↓↓↓

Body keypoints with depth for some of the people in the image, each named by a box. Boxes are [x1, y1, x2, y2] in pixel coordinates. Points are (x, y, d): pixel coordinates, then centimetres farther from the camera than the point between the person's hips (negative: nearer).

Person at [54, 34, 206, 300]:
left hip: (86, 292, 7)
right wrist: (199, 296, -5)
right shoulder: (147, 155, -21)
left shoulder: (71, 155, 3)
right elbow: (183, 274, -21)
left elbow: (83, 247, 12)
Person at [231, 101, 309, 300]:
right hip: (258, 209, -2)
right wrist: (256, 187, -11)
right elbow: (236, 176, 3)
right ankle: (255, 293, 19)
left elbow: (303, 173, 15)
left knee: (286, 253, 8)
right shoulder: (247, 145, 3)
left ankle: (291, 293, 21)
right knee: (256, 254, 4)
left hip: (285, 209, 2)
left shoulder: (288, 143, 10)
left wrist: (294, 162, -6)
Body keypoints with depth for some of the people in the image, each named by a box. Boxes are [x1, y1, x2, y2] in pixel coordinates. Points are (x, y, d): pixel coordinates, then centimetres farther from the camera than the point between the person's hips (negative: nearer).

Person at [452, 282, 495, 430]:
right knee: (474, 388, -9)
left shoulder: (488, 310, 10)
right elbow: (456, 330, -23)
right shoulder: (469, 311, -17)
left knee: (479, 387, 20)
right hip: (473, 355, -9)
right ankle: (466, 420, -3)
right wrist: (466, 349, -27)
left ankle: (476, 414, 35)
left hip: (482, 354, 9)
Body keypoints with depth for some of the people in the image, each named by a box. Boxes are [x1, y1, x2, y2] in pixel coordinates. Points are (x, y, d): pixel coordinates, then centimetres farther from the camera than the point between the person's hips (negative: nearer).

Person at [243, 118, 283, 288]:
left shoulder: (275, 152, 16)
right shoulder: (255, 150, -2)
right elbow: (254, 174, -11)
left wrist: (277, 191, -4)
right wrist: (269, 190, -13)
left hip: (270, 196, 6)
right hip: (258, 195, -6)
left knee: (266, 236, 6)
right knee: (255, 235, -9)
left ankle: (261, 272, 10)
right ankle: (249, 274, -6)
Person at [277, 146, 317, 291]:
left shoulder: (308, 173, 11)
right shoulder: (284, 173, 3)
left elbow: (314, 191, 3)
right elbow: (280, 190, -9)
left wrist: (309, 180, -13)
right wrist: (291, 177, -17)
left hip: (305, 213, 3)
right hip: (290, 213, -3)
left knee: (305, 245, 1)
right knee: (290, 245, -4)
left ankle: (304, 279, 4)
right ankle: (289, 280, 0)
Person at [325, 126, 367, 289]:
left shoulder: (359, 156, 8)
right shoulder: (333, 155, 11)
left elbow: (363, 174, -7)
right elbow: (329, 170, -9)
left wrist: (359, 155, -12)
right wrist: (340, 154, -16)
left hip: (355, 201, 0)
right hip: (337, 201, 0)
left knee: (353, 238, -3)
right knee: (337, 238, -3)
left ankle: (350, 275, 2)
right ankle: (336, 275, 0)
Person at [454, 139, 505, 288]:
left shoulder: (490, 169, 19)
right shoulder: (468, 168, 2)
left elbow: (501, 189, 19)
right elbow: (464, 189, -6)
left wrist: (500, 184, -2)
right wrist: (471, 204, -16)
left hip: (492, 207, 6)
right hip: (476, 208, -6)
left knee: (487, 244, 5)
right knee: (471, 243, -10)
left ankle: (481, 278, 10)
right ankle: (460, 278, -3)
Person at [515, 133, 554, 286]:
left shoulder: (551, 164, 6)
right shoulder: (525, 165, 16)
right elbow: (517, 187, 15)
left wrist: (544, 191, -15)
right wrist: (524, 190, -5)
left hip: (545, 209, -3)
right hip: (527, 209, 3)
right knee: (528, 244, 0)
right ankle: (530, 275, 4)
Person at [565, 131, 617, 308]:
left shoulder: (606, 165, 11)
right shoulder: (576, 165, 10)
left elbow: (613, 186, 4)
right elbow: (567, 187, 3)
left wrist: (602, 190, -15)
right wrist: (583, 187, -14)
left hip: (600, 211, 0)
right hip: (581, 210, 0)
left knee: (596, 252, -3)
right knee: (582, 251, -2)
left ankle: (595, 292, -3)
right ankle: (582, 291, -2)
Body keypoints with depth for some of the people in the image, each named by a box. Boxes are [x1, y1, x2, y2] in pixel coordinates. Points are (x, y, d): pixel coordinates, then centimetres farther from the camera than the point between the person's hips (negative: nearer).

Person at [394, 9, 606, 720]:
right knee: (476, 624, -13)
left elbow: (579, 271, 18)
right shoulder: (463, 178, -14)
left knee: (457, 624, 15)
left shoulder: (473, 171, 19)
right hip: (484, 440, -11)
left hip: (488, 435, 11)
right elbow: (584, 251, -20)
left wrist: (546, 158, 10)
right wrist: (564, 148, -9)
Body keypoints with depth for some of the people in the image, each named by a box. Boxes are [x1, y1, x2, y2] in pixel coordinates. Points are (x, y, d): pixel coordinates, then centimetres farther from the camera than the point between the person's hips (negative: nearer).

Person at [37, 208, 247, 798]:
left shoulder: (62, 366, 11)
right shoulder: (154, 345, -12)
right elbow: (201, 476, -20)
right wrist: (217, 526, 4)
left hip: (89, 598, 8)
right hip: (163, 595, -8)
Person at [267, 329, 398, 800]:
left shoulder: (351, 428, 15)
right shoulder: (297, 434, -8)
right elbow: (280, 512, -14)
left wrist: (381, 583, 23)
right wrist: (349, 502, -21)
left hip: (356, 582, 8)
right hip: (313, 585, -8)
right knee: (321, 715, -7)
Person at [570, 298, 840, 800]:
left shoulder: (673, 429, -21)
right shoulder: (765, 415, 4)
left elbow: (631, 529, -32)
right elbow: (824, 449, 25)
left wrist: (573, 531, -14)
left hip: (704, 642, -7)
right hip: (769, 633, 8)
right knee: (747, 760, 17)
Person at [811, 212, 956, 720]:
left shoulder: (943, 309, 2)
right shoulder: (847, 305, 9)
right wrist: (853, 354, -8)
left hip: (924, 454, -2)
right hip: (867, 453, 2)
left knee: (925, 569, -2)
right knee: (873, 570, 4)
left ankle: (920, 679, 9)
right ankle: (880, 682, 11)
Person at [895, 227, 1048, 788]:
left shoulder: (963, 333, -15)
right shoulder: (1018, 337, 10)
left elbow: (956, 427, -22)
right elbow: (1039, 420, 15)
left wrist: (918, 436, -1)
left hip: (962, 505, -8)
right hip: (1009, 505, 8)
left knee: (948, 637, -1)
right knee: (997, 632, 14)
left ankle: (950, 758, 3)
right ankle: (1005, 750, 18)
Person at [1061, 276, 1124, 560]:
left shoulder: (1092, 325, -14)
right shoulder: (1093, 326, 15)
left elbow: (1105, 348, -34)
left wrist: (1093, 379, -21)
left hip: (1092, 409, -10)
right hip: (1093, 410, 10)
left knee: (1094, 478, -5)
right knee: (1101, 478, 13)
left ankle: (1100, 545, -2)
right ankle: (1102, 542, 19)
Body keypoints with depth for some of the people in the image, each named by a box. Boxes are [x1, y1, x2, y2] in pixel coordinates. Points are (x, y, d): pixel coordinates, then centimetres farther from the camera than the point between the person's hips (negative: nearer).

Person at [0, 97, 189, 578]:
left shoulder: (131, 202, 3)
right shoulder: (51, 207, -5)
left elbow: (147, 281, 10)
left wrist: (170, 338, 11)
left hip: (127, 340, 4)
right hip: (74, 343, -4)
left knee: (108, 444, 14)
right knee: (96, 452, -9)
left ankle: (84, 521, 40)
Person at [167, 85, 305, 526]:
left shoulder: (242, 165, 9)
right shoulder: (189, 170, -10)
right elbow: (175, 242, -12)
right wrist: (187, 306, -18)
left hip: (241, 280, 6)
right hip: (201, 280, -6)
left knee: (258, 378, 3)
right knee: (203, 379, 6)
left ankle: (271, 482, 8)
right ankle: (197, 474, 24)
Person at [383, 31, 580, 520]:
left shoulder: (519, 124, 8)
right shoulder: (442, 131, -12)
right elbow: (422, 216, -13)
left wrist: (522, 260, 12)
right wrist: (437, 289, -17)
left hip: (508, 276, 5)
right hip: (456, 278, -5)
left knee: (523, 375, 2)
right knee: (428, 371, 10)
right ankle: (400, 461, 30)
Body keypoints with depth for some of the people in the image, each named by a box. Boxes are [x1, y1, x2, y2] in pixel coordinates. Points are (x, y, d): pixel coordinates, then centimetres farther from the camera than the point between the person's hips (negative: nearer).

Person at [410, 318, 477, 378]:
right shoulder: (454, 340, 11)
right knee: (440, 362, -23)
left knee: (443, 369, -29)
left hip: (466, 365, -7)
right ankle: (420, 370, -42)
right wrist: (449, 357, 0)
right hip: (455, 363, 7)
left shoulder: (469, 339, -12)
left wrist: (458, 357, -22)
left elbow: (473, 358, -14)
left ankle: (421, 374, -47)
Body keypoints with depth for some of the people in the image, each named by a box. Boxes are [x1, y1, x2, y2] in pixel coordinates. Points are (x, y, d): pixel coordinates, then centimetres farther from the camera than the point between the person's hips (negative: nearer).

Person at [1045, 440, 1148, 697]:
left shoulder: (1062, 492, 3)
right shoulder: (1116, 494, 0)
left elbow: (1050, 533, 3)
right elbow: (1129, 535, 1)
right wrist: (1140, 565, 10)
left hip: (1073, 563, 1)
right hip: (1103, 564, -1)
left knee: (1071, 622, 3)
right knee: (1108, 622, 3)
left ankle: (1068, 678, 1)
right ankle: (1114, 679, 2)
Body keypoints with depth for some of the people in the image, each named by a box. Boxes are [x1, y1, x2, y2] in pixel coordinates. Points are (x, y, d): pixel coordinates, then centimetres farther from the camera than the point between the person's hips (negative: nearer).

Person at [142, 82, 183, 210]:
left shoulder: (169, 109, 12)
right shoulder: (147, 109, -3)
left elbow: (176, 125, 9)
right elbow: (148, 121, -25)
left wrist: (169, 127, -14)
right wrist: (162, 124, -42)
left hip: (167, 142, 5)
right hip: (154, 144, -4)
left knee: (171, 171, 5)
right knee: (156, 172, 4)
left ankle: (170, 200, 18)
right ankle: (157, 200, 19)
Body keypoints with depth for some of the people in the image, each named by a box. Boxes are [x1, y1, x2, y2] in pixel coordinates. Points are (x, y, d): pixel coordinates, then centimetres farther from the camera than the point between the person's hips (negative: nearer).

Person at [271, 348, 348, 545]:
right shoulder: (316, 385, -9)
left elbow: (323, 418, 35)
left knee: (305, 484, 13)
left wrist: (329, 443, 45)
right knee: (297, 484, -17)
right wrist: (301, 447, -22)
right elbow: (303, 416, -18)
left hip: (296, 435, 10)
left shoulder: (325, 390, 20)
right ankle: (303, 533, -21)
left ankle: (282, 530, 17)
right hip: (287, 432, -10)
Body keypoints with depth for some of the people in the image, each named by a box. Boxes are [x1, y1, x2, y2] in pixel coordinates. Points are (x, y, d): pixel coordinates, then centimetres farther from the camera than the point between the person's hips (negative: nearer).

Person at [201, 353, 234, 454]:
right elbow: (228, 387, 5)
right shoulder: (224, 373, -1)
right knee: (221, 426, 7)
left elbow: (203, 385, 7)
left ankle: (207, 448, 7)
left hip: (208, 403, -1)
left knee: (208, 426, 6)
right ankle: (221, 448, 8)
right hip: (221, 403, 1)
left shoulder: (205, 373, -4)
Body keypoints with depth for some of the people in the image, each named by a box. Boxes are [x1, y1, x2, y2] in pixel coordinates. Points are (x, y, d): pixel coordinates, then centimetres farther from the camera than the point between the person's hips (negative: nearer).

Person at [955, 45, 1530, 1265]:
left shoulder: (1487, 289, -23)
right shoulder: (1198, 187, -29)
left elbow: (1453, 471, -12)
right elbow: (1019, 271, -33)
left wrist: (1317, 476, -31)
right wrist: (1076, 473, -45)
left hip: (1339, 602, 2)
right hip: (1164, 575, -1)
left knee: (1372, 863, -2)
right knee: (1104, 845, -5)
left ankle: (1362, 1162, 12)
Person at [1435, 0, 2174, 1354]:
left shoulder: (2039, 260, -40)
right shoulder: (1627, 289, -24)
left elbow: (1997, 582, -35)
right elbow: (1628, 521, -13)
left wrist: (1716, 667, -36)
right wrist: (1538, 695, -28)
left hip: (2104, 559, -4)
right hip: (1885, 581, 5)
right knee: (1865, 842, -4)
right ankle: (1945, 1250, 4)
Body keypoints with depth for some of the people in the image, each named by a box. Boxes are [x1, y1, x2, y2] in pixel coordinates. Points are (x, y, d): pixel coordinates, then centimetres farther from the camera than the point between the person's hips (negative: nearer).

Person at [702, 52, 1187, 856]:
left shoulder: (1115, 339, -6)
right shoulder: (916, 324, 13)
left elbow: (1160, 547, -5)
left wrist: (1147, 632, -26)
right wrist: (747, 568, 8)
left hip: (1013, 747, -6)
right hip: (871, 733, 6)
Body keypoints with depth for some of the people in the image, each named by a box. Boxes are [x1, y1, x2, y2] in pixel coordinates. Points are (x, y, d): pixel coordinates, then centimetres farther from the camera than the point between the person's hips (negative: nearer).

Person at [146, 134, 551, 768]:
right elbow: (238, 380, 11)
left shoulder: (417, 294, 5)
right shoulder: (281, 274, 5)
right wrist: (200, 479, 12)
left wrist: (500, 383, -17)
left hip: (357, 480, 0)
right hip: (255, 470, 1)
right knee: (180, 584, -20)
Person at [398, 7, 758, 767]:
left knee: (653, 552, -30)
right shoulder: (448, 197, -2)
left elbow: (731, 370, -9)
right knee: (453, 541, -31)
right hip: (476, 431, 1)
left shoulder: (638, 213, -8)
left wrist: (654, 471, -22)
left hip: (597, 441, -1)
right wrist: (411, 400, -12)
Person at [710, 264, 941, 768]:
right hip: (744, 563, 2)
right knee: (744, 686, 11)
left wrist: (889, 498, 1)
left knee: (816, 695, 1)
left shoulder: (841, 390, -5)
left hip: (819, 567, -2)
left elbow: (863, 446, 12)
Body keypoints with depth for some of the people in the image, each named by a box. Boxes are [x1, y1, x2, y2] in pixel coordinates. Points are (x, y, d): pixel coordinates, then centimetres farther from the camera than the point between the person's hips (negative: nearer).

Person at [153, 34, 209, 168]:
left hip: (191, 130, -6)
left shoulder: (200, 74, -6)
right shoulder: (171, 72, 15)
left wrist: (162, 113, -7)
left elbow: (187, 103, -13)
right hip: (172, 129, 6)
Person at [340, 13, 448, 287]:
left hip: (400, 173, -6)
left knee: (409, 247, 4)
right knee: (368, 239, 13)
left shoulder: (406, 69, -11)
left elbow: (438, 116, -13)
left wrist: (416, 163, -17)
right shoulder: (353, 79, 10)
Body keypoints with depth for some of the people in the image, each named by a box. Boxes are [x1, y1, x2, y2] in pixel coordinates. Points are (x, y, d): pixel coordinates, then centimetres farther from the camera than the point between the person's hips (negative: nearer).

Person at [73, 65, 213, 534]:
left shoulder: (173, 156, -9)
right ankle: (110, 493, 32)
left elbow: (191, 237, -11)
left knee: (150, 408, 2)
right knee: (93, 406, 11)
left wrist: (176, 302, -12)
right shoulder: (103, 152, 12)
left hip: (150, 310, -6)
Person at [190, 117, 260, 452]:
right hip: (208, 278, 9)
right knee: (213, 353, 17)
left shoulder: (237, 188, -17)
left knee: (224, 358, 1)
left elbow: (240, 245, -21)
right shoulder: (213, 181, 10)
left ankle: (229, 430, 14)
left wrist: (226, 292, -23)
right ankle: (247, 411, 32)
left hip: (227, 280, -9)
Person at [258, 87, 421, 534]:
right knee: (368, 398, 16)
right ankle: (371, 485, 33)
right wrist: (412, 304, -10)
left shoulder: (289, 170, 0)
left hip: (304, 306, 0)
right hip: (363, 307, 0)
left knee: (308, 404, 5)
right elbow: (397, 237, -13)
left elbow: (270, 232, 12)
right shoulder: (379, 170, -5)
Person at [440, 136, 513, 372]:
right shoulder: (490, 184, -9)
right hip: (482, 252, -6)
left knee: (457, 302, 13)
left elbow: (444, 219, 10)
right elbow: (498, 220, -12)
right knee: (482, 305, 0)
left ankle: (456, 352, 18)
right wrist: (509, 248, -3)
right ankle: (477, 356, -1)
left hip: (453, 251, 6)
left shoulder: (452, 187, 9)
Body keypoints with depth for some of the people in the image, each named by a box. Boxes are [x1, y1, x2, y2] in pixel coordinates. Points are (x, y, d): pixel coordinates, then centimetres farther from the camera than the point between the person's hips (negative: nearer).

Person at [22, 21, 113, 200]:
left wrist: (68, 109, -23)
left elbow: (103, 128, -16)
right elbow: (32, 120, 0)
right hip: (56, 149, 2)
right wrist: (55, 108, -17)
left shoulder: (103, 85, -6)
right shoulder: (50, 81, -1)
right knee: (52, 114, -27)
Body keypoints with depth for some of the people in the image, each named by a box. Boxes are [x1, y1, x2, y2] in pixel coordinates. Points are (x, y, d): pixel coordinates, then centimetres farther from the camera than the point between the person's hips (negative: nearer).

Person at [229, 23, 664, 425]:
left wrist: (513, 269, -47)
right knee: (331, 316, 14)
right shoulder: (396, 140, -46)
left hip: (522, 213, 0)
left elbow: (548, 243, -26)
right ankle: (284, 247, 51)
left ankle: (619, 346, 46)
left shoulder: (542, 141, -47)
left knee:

↑↑↑

What the exercise asks: Turn the lines of the listing above into a numbered list, leaving out any blank lines: begin at the line that contains "right ankle: (371, 485, 33)" and stop after the line that contains "right elbow: (498, 220, -12)".

Reply:
1. right ankle: (371, 485, 33)
2. right wrist: (412, 304, -10)
3. left shoulder: (289, 170, 0)
4. left hip: (304, 306, 0)
5. right hip: (363, 307, 0)
6. left knee: (308, 404, 5)
7. right elbow: (397, 237, -13)
8. left elbow: (270, 232, 12)
9. right shoulder: (379, 170, -5)
10. Person at [440, 136, 513, 372]:
11. right shoulder: (490, 184, -9)
12. right hip: (482, 252, -6)
13. left knee: (457, 302, 13)
14. left elbow: (444, 219, 10)
15. right elbow: (498, 220, -12)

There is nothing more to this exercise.